____ ENTRIES PROVIDED

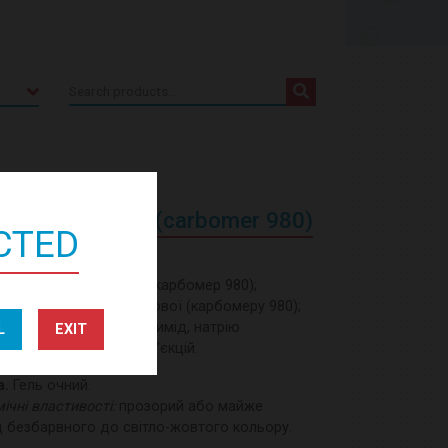
Search
for:
Polyacrilic acid (сarbomer 980)
ICTED
 кислота поліакрилова (карбомер 980);
2 мг кислоти поліакрилової (карбомеру 980);
ни:
сорбіт (Е 420), цетримід, натрію
L
EXIT
ію едетат, вода для ін’єкцій.
а.
Гель очний.
мічні властивості:
прозорий або майже
д безбарвного до світло-жовтого кольору.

________

◆ WHAT THE TASK ASKS: Once the pictures are set aside, repeat each entry exactly as it stands.

◆ YOUR SOLUTION:
Search
for:
Polyacrilic acid (сarbomer 980)
ICTED
 кислота поліакрилова (карбомер 980);
2 мг кислоти поліакрилової (карбомеру 980);
ни:
сорбіт (Е 420), цетримід, натрію
L
EXIT
ію едетат, вода для ін’єкцій.
а.
Гель очний.
мічні властивості:
прозорий або майже
д безбарвного до світло-жовтого кольору.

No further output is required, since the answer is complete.